Retype the listing from its first line through the line that contains "Mediji iz te dvije države, uključujući i", keeping every line as it appears.
Records for processing START
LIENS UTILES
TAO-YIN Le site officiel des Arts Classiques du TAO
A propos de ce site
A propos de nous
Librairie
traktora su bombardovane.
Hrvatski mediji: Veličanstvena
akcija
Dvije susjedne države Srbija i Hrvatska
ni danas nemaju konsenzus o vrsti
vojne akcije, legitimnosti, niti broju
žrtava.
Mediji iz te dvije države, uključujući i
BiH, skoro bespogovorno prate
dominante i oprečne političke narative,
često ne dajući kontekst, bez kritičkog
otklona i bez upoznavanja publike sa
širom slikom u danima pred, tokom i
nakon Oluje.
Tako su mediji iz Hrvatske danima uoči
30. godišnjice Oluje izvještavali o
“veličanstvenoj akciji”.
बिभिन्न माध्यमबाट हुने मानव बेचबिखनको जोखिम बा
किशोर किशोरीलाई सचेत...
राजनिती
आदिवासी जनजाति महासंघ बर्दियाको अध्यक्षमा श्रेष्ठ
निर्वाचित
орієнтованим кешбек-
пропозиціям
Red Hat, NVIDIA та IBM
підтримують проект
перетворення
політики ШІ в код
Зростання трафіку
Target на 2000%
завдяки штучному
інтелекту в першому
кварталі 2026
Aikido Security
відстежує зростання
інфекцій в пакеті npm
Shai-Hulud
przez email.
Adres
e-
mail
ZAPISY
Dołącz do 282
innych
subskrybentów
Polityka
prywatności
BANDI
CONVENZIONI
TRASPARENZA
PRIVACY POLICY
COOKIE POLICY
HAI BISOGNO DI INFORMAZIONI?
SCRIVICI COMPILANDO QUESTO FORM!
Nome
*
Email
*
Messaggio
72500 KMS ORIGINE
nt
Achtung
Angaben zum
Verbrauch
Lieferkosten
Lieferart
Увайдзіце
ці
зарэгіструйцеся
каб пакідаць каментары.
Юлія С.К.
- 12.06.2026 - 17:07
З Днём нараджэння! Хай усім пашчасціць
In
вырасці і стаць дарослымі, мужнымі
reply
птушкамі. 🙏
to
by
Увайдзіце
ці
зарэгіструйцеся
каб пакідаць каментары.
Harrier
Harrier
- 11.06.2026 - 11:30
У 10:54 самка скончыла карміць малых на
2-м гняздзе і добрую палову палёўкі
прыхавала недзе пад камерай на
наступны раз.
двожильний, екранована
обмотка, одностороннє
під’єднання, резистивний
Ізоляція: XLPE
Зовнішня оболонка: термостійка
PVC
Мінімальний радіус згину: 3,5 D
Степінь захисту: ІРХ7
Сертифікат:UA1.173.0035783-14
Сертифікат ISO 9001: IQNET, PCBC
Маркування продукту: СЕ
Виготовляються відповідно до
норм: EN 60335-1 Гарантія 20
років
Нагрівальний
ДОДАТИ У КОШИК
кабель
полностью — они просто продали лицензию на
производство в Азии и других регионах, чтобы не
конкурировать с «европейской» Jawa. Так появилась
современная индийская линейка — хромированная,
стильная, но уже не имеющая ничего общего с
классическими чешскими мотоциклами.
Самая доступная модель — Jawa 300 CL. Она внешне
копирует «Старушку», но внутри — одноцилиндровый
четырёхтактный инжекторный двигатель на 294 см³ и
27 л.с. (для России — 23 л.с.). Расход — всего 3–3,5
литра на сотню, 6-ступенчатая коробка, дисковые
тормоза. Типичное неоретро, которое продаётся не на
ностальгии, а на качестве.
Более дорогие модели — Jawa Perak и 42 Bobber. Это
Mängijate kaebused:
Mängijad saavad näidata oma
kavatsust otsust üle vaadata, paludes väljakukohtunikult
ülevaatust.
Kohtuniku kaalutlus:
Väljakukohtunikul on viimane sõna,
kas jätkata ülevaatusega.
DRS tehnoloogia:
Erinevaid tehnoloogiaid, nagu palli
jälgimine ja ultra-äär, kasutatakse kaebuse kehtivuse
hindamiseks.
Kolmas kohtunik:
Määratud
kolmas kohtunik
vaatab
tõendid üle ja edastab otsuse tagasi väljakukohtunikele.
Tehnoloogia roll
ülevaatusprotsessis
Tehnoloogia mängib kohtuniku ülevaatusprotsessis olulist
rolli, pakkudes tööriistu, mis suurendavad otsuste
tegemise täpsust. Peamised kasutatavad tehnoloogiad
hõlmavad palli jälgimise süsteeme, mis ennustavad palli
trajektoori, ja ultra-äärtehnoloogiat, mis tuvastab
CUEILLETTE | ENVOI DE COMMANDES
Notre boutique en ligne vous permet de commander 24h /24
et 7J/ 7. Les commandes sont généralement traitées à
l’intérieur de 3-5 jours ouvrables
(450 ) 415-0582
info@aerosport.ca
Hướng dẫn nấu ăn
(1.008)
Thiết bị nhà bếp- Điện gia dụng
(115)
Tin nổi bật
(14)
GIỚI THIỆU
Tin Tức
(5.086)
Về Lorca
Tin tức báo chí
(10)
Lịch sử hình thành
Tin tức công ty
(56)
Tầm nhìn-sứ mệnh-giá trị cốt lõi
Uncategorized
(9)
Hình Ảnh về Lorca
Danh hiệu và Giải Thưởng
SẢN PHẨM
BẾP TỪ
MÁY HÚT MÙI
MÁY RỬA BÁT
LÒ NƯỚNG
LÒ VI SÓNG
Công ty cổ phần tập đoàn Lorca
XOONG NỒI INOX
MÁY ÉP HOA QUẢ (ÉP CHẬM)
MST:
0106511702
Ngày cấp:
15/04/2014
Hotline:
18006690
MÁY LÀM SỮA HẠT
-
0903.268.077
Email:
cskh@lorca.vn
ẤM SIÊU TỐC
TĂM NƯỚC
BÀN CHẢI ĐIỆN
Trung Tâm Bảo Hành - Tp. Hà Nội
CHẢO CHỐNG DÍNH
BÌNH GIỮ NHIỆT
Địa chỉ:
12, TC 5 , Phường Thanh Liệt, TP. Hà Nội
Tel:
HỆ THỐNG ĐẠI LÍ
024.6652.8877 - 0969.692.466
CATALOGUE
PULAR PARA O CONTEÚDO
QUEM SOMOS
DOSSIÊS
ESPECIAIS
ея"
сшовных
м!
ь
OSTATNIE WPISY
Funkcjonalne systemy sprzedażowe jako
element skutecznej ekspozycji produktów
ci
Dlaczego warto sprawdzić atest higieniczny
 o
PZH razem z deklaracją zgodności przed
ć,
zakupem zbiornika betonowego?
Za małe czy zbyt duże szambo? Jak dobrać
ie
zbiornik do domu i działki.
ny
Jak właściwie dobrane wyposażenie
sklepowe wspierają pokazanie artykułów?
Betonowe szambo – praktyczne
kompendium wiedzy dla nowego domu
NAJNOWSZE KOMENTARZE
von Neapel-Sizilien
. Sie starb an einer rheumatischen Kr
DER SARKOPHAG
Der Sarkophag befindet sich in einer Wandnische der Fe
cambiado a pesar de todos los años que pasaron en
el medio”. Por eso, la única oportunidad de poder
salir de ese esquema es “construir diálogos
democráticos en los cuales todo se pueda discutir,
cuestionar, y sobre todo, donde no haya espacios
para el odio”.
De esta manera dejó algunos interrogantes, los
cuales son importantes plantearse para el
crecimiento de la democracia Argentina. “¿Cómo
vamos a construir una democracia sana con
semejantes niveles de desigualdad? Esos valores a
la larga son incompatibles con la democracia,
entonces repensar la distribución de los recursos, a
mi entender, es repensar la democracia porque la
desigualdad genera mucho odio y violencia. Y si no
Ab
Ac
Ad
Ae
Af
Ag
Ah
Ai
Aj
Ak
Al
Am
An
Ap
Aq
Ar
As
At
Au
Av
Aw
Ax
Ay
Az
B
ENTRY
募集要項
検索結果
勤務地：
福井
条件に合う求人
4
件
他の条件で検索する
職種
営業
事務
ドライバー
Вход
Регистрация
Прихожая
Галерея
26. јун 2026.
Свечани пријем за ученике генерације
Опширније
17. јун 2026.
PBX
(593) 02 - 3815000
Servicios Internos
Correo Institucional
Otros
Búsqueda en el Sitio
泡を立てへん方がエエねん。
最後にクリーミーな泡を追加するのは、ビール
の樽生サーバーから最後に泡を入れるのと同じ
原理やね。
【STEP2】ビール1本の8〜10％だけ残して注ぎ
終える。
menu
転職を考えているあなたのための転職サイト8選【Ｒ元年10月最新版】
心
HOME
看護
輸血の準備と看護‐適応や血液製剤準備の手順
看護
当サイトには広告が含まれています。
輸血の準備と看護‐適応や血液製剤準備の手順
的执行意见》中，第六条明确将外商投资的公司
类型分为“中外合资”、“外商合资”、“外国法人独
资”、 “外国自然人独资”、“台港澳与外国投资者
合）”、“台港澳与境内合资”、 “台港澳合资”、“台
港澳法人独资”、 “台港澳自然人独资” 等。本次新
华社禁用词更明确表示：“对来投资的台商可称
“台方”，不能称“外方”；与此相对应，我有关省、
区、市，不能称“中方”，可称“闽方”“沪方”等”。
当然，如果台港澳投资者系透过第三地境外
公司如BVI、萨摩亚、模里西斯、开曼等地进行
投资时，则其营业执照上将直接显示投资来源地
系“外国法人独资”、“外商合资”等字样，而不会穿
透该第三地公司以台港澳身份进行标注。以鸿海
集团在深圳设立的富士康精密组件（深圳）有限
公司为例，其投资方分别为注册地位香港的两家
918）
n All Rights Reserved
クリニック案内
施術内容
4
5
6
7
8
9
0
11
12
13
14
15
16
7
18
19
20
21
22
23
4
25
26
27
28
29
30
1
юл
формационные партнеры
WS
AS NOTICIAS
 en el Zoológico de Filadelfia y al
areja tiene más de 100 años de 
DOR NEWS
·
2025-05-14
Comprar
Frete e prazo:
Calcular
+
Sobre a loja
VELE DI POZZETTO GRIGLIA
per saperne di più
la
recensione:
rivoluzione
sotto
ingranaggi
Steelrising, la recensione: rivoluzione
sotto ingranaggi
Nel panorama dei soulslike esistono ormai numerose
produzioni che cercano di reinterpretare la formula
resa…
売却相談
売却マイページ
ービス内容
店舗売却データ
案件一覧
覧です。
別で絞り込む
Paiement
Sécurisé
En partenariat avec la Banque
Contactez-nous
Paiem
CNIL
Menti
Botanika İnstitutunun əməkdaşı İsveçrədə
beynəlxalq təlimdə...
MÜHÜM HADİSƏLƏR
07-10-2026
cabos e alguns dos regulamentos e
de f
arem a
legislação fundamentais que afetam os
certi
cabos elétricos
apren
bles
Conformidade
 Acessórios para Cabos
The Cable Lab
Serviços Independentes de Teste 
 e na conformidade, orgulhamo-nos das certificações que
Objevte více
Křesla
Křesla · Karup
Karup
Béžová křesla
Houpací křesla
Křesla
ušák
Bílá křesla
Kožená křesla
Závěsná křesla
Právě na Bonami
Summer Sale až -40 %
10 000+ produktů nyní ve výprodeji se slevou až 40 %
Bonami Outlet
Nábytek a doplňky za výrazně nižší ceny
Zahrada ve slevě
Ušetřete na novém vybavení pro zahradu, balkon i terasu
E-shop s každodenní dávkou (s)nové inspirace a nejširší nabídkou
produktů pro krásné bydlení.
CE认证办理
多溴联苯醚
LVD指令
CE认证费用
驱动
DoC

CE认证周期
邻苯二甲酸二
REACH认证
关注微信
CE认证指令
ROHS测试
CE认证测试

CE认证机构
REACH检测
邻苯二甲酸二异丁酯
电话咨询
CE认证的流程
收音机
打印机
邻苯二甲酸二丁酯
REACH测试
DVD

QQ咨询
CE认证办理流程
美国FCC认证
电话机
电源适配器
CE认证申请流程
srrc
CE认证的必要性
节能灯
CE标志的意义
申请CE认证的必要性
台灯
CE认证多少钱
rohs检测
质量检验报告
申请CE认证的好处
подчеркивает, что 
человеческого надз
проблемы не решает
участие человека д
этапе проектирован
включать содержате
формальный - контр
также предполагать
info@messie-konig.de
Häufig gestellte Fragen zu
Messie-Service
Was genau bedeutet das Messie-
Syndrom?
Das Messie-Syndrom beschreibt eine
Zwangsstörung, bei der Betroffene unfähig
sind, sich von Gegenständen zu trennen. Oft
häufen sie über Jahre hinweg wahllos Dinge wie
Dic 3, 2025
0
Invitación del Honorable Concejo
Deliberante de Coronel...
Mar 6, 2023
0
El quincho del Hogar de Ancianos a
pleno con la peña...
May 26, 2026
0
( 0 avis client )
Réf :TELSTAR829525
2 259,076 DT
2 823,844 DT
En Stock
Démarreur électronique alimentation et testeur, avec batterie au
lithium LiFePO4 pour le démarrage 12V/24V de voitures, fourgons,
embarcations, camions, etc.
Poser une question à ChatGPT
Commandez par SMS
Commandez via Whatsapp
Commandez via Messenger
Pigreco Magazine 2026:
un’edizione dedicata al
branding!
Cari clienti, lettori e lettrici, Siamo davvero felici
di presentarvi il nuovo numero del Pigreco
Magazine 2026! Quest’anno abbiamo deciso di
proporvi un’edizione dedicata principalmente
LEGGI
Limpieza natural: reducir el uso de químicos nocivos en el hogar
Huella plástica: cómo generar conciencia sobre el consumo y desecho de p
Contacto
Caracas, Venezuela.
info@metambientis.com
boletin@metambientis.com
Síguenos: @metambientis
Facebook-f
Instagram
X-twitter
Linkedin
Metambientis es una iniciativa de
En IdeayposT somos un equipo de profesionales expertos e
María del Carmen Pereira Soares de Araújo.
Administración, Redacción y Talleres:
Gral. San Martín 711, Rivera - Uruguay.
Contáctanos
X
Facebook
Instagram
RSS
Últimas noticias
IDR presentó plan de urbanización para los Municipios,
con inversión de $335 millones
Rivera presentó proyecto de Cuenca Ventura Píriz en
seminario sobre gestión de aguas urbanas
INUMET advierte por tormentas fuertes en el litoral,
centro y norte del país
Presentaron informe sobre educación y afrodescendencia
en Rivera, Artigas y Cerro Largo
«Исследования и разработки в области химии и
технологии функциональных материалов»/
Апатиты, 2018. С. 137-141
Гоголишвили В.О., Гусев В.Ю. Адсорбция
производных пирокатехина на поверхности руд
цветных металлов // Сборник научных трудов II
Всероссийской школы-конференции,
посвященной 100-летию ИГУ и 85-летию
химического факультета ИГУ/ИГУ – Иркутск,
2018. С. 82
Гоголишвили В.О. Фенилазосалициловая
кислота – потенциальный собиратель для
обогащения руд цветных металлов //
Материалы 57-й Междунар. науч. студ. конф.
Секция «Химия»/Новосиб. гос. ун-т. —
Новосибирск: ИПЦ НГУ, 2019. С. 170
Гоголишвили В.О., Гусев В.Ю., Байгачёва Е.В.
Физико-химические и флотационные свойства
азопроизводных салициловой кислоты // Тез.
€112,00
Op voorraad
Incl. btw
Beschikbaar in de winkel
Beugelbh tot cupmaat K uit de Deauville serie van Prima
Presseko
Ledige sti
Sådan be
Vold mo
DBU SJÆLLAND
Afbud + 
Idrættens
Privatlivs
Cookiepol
Records for processing END
- Answer space
LIENS UTILES
TAO-YIN Le site officiel des Arts Classiques du TAO
A propos de ce site
A propos de nous
Librairie
traktora su bombardovane.
Hrvatski mediji: Veličanstvena
akcija
Dvije susjedne države Srbija i Hrvatska
ni danas nemaju konsenzus o vrsti
vojne akcije, legitimnosti, niti broju
žrtava.
Mediji iz te dvije države, uključujući i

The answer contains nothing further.